I have a column 'user_contacts_attributes ' in spark dataframe:
+------------------+-------------------------------------+
| user_name |user_contacts_attributes |
+------------------+-------------------------------------+
| Test | "user": { "id": "16","username":"sam","level":"2.00"} |
+------------------+-------------------------------------+
the dataframe has a schema as below:
user_name:string
user_contacts_attributes:struct
user:struct
id:string
level:string
username:string
The resultant dataframe has to be as below:
+------------------++------------------+---------------------------+
| user_name |parent |child | value |
+------------------+---------------------------++------------------+
| Test|user | id | 16 |
| Test|user |level | 2.00|
| Test|user |username | sam |
+------------------+---------------------------+-------------------+
I have tried writing UDF similar to this PySpark "explode" dict in column But failed. I need a udf that I can apply to each of these dataframe rows
Use an SQL expression to create a new column containing an array of named_structs, where each struct contains the field name and field value of one json element:
from pyspark.sql import functions as F
df = ....
base = 'user_contacts_attributes.user' # according the the schema 'user' is a fixed string
# get all json elements:
fields = df.select(f'{base}.*').schema.fieldNames()

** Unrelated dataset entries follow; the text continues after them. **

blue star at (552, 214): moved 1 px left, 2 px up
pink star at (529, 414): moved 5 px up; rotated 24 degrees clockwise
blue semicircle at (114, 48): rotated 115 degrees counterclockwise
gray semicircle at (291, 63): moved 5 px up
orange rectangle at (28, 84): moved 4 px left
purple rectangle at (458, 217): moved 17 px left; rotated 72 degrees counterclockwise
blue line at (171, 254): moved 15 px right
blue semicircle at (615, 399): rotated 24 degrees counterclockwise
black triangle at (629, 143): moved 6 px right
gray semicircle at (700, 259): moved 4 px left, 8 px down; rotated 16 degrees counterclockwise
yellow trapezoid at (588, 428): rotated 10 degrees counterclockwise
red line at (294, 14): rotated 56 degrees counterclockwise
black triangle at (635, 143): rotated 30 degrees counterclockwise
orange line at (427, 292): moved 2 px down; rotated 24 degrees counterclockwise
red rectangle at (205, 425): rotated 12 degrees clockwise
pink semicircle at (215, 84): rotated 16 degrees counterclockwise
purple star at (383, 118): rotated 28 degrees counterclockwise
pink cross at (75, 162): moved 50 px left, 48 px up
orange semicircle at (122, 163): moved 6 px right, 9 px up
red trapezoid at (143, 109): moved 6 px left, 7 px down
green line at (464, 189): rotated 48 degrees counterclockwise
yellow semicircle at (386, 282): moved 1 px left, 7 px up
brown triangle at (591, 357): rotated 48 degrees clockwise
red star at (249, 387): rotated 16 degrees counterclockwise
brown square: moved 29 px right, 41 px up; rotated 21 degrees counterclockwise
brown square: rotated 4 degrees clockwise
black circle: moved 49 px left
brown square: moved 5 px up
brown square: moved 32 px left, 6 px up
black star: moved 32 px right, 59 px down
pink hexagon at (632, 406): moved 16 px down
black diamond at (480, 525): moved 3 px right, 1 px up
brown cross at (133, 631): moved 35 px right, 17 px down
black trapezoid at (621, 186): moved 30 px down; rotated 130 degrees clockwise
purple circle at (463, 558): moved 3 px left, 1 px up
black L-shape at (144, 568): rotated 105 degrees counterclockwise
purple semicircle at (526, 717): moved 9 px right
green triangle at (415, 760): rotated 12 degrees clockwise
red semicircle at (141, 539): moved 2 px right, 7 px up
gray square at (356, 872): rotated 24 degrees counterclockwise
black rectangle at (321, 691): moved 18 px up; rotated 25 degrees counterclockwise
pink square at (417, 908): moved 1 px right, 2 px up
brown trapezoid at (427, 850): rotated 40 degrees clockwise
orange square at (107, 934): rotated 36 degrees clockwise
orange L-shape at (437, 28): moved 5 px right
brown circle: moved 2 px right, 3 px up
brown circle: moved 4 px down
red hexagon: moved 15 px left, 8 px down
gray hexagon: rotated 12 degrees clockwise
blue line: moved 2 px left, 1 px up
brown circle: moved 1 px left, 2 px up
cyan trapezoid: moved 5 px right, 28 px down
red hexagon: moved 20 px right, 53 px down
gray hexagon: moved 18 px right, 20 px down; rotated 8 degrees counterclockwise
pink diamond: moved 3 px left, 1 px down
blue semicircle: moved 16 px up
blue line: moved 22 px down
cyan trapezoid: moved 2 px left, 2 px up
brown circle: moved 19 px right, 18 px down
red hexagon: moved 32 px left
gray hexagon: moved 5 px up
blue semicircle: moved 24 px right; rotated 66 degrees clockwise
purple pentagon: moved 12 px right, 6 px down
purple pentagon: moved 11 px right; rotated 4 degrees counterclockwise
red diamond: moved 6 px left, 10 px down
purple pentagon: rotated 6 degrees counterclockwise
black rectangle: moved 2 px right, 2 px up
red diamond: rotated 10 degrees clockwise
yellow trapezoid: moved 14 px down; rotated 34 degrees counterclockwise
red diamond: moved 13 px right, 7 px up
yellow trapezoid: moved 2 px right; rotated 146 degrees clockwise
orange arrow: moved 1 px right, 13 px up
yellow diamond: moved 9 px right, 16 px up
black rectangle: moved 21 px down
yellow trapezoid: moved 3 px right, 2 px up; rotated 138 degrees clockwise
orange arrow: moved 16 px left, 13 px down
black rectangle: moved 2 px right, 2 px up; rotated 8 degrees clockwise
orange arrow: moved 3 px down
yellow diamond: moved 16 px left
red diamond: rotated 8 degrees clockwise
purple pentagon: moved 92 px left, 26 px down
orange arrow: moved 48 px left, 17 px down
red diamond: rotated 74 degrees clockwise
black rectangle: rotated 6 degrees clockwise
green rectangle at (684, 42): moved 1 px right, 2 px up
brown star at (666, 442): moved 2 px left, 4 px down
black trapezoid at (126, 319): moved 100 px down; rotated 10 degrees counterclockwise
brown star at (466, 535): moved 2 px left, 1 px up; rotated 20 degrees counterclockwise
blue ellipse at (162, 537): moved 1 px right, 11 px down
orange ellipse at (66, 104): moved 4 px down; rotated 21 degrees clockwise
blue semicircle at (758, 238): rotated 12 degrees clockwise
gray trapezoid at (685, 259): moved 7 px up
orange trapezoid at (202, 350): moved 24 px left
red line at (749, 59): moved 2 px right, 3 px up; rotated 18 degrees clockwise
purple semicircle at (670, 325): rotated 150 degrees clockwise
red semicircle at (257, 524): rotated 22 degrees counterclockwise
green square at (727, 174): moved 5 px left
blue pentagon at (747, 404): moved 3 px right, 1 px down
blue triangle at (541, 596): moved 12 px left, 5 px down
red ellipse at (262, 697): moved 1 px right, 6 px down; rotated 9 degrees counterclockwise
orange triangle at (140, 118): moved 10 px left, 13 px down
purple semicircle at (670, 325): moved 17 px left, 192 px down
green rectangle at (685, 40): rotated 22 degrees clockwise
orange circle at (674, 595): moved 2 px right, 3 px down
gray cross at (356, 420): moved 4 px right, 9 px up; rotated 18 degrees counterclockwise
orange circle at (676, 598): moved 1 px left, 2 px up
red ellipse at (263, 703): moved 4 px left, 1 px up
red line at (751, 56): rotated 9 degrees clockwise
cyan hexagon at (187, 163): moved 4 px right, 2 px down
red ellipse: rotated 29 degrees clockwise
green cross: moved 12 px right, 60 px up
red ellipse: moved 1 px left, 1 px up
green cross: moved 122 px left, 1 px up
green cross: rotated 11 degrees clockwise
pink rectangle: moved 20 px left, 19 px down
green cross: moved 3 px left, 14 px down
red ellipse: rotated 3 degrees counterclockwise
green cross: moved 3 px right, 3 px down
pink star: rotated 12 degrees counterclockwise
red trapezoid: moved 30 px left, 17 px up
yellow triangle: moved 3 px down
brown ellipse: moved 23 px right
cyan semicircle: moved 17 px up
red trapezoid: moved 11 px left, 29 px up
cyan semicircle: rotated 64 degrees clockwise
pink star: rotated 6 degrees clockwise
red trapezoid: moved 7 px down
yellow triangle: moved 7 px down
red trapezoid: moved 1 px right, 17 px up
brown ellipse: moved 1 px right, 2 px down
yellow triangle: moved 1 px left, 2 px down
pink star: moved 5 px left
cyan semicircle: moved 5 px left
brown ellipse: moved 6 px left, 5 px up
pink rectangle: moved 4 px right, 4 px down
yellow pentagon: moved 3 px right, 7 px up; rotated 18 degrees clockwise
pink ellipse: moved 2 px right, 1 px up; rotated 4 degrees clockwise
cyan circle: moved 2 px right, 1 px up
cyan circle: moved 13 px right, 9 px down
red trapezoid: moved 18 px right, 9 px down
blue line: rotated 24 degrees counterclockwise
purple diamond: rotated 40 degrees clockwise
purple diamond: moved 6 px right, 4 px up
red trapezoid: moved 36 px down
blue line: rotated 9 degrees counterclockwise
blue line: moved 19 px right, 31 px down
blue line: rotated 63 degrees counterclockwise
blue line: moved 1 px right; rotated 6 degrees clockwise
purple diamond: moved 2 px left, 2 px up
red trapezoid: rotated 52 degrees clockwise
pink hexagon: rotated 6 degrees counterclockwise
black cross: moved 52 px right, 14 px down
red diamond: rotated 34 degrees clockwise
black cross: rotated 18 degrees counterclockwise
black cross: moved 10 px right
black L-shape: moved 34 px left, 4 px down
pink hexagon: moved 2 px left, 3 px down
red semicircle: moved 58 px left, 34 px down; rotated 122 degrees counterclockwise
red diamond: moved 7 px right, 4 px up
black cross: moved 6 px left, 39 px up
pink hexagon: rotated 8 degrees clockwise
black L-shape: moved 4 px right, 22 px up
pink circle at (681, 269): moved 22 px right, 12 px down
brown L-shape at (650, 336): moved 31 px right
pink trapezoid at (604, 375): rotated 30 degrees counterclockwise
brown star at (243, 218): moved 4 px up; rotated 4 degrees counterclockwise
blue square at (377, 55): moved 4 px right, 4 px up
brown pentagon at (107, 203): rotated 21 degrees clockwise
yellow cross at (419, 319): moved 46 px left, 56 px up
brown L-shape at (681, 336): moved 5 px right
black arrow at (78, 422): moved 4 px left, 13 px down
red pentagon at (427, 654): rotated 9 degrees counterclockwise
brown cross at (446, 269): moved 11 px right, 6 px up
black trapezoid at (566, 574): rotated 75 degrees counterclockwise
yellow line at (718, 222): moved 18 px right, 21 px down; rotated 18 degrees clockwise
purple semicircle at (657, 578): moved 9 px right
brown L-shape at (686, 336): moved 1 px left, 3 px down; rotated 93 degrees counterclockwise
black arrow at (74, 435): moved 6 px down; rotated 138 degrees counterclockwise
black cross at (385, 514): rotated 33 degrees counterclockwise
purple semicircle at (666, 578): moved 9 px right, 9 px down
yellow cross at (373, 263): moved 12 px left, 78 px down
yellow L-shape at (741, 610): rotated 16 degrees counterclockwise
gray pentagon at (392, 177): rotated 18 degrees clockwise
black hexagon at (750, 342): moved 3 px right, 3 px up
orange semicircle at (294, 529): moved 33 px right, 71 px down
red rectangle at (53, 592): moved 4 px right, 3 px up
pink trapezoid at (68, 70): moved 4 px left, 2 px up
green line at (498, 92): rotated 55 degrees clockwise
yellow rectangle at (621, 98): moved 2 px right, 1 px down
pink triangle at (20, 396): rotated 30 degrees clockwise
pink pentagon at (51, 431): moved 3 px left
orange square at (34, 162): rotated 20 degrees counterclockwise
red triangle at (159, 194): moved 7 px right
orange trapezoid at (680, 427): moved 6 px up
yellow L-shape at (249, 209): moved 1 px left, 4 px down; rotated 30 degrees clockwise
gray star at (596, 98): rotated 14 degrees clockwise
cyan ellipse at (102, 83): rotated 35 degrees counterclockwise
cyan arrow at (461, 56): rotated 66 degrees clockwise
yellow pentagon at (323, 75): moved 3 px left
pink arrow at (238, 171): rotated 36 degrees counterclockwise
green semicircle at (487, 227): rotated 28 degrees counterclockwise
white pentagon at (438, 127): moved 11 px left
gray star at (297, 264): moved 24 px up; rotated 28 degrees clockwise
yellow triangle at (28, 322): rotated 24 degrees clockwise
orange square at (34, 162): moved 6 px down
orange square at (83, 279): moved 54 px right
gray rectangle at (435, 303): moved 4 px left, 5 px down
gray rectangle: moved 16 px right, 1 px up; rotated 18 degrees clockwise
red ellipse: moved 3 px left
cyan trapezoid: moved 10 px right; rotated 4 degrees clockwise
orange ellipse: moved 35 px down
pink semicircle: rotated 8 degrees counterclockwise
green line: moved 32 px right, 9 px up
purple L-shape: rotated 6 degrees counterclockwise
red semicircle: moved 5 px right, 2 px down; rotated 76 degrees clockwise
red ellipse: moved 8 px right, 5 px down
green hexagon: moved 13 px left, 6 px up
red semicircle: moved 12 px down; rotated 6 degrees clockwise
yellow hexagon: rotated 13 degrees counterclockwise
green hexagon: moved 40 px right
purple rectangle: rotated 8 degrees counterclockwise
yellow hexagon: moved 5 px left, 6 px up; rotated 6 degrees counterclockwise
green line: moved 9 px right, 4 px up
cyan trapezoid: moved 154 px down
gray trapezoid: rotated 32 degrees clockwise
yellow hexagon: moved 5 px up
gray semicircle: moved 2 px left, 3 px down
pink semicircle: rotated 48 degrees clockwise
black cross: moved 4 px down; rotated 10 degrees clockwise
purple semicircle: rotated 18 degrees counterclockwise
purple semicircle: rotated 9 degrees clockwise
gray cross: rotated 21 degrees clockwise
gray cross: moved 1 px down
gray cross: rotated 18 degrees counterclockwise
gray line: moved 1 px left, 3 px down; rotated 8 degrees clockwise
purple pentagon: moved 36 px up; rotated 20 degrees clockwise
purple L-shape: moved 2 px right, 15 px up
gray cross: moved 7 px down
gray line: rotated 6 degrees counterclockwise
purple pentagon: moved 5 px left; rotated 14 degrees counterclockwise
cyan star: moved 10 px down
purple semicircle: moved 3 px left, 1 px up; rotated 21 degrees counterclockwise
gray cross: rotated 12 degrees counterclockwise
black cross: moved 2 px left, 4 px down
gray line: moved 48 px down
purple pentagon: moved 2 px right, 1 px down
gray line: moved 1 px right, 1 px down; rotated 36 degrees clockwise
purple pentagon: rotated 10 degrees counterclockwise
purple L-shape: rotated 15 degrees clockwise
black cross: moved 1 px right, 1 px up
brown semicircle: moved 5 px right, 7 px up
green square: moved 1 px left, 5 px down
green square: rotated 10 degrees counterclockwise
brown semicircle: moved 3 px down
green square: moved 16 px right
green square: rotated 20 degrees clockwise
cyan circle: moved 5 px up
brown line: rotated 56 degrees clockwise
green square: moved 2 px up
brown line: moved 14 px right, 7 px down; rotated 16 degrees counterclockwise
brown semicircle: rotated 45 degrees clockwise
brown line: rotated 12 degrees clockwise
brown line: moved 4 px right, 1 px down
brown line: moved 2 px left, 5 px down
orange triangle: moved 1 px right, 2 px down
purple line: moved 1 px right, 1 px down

# create the expression for the array
expr = "array(" + \
",".join([f'named_struct("child", "{field}", "value", {base}.{field})' for field in fields]) \
+ ")"
expr
now contains the string
array(
named_struct("child", "id", "value", user_contacts_attributes.user.id),
named_struct("child", "level", "value", user_contacts_attributes.user.level),
named_struct("child", "username", "value", user_contacts_attributes.user.username)
)
Finally explode the array and remove the intermediate columns:
df.withColumn('parent', F.lit('user'))\
.withColumn('values', F.expr(expr)) \
.withColumn('values', F.explode("values")) \
.withColumn("child", F.col("values.child")) \
.withColumn("value", F.col("values.value")) \
.drop("user_contacts_attributes", "values") \
.show(truncate=False)
Output:
+---------+------+--------+-----+
|user_name|parent|child |value|
+---------+------+--------+-----+
|Test |user |id |16 |
|Test |user |level |2.00 |
|Test |user |username|sam |
+---------+------+--------+-----+
If possible, using UDFs should be avoided as they are slower than SQL functions.